Tehranian’s 1993 book has several chapters on differing aspects of vernacular architecture in Palolo. Given the availability of the Google Earth and Zillow we want to expand this study and look at the relationship (if any) between built environment and perceived value of property. The real estate website Zillow [https://www.zillow.com/homes/Palolo,-Honolulu,-HI/] includes the estimated values of all properties (I assume based on assessed property tax data), along with basic data such as lot size and number of bedrooms. I still have to work out a analysis data form for this theme, but we want to compare the structure and visible area to assessed value, and then compare different sections of Palolo to see what patterns emerge in Palolo’s built environment. We will add the Palolo side of Maunalani Heights-Wilhelmina Rise to get a comparison to see what impact elevation and viewplane have on value. This will also include background research in just how assessed value is arrived at—how does the C&C of Honolulu assess values. There should be standardized templates that assessors use to standardize the process and minimize bias.
Past and contemporary religious use in Palolo-Pukele. Tehranian’s 1993 work has a chapter on the then-controversial Korean Buddhist temple that was built in Waiomao as an example. We want to ask what belief systems to we see in Palolo and how do the religious institutions reflect perceptions of Palolo. What changes have there been in religious practices in Palolo and how do these reflect changing ethnic residential patterns? Some of the less mainstream may require additional research to elicit the beliefs and world view of the members.

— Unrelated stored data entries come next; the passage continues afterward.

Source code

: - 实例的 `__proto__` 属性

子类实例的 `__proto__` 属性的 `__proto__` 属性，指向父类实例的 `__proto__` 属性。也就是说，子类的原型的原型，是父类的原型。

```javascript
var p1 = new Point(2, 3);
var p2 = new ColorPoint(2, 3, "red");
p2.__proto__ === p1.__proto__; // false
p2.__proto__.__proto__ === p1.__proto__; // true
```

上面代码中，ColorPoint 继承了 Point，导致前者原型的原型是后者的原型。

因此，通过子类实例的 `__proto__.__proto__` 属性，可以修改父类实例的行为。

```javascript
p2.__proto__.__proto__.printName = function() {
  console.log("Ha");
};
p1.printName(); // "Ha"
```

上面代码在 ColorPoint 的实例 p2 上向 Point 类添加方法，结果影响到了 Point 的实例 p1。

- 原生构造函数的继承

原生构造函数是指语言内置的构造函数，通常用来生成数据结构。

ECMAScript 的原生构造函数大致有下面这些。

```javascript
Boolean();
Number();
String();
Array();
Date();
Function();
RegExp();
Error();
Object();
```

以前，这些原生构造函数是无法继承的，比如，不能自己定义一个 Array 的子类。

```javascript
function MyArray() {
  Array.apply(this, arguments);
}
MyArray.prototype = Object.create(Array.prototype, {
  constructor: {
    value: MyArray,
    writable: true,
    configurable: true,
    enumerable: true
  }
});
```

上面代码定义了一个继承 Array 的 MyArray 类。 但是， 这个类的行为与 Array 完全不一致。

Past and contemporary healing and medical practices in Palolo. This will include formal and informal medical-healing practices with emphasis on their place in the Palolo community, especially as they relate to the various ethnic groups in Palolo (past and present). This will include some analysis into patterns of changes in practices and how these reflect changing values and attitudes in Palolo and surrounding communities. Some of the less mainstream will require additional research to clarify the beliefs and world view of the practitioners and their clients.